The American Sewing Expo was this past weekend, and was fun, as usual. I attended 3 classes: Islander Industrial Shortcuts, The Best of Sandra Betzina, and Working with Formalwear Fabrics. The were all interesting, but the Betzina one was rather disappointing. Rather than talk about sewing techniques, she went through a rack of samples for her Vogue pattern collection, so it was like an hour long sales pitch. She's a funny lady and I'm a huge fan (she signed my "Power Sewing" book!), so I enjoyed the hour, but it could've been better spent...
The Top Ten Contest by PatternReview was fun, but stressful. I was nervous about modeling, and when I saw all the skinny young models, I thought, "This is not going to end well..." I met some PR members and made new sewing friends, so I really liked that part. I really didn't like the part when I didn't get called back on stage for a prize, but I have to say that the pictures Deepika posted of the entries do not do them justice. There was some really great garments backstage, so I knew right away, I would probably be going home empty handed. Well, not really... I took home a great bamboo knit dress with some amazing hand beading!!! Here is a pic of the 4 winning garments: the $1000 grand prize was won by the 3rd in line (black/white suit with ruffled skirt).
The sales floor was filled with the usual vendors, so I brought home a pair of Kai pinking shears, a book to help me make better use of my embroidery software (PE Design 8.0 by Brother), and Islander men's shirt pattern and Industrial Shortcuts video, and 1 piece of fabric.
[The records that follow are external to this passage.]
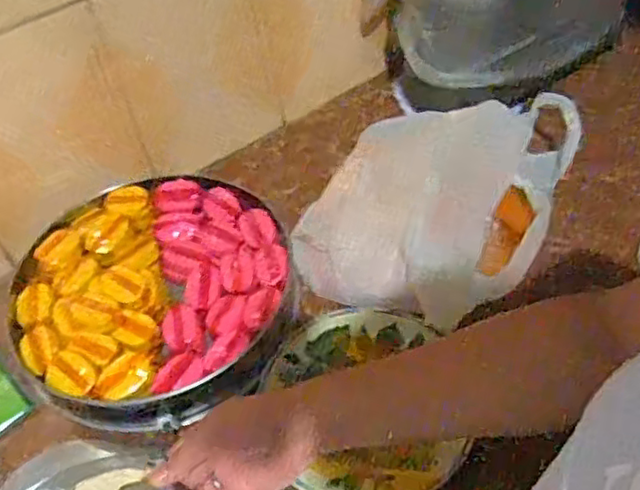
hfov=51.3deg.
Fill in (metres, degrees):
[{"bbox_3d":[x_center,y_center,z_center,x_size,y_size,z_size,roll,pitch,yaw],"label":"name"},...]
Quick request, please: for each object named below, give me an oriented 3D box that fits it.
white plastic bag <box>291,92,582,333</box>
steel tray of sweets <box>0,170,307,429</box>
[{"bbox_3d":[0.124,-0.063,0.742,0.247,0.083,0.300,21,55,23],"label":"white plastic bag"},{"bbox_3d":[-0.173,0.048,0.699,0.282,0.067,0.286,8,51,14],"label":"steel tray of sweets"}]

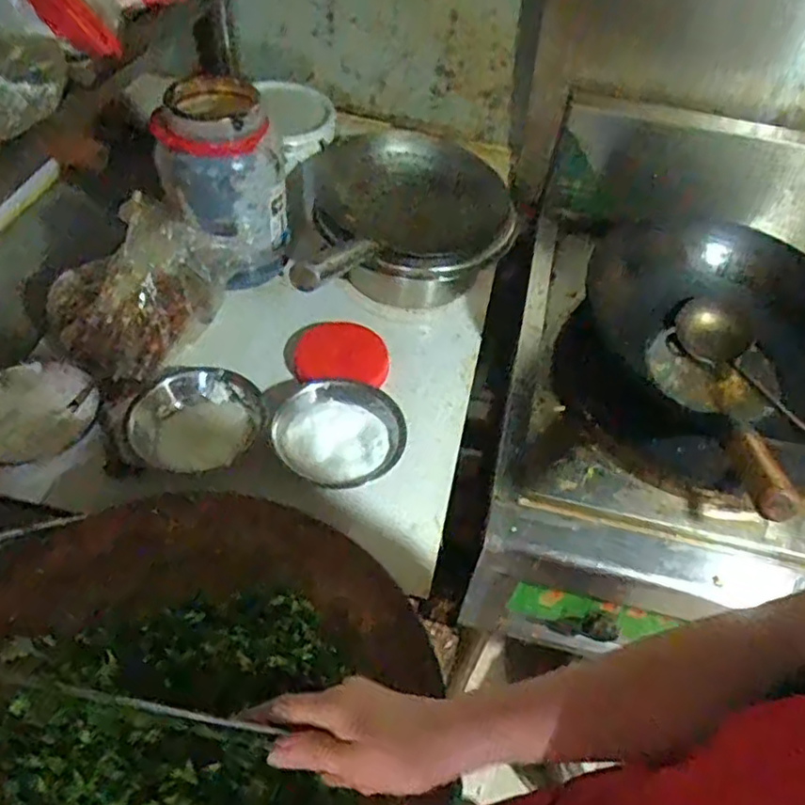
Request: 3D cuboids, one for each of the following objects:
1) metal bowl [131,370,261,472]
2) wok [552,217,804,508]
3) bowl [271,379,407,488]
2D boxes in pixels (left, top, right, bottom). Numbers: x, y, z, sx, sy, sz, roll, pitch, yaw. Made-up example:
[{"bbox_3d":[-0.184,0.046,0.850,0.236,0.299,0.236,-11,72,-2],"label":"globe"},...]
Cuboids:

Yes, I only bought 1 fabric at the show, a really great striped sweater knit for the Betzina sweater-vest I was shopping for in NYC. This should be a quick project, so I hope to knock it out in the next week or so! Hope you are all being productive as the weather officially switches from summer to fall here. It's been cold and blustery here the last few days, definitely time to pack away the short sleeves and find the turtlenecks!